▶ [Aim]
Update the lines starting with the line containing "genus: Limenitis" and going on through the line containing "family: Geoglossaceae" by changing every "common name" to "vernacular name" and leaving everything else as it is. Give back only those lines.

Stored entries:
++++++++++
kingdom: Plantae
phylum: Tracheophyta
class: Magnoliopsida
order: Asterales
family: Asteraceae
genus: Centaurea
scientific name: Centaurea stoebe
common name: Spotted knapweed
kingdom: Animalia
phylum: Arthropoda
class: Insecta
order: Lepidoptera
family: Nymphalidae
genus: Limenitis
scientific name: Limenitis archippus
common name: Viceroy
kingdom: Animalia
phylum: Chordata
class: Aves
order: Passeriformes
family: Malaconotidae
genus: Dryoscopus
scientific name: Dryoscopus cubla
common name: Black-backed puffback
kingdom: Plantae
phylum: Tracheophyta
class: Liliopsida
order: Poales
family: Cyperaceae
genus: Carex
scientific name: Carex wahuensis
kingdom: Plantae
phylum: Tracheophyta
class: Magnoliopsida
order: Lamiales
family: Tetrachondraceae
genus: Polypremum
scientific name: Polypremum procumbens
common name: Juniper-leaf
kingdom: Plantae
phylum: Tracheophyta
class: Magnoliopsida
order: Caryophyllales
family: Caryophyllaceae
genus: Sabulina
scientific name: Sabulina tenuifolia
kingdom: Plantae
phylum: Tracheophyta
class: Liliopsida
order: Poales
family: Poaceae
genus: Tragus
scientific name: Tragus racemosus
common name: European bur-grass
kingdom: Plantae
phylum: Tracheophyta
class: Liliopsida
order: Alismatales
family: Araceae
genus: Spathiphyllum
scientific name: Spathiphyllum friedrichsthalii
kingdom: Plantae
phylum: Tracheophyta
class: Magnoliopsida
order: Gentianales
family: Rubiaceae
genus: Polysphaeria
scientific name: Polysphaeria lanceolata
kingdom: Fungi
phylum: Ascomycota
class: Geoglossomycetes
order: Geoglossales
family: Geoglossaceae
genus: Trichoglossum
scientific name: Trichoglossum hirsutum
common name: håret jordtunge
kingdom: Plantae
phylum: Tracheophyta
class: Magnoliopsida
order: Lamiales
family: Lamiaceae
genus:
++++++++++
▶ [Task result]
genus: Limenitis
scientific name: Limenitis archippus
vernacular name: Viceroy
kingdom: Animalia
phylum: Chordata
class: Aves
order: Passeriformes
family: Malaconotidae
genus: Dryoscopus
scientific name: Dryoscopus cubla
vernacular name: Black-backed puffback
kingdom: Plantae
phylum: Tracheophyta
class: Liliopsida
order: Poales
family: Cyperaceae
genus: Carex
scientific name: Carex wahuensis
kingdom: Plantae
phylum: Tracheophyta
class: Magnoliopsida
order: Lamiales
family: Tetrachondraceae
genus: Polypremum
scientific name: Polypremum procumbens
vernacular name: Juniper-leaf
kingdom: Plantae
phylum: Tracheophyta
class: Magnoliopsida
order: Caryophyllales
family: Caryophyllaceae
genus: Sabulina
scientific name: Sabulina tenuifolia
kingdom: Plantae
phylum: Tracheophyta
class: Liliopsida
order: Poales
family: Poaceae
genus: Tragus
scientific name: Tragus racemosus
vernacular name: European bur-grass
kingdom: Plantae
phylum: Tracheophyta
class: Liliopsida
order: Alismatales
family: Araceae
genus: Spathiphyllum
scientific name: Spathiphyllum friedrichsthalii
kingdom: Plantae
phylum: Tracheophyta
class: Magnoliopsida
order: Gentianales
family: Rubiaceae
genus: Polysphaeria
scientific name: Polysphaeria lanceolata
kingdom: Fungi
phylum: Ascomycota
class: Geoglossomycetes
order: Geoglossales
family: Geoglossaceae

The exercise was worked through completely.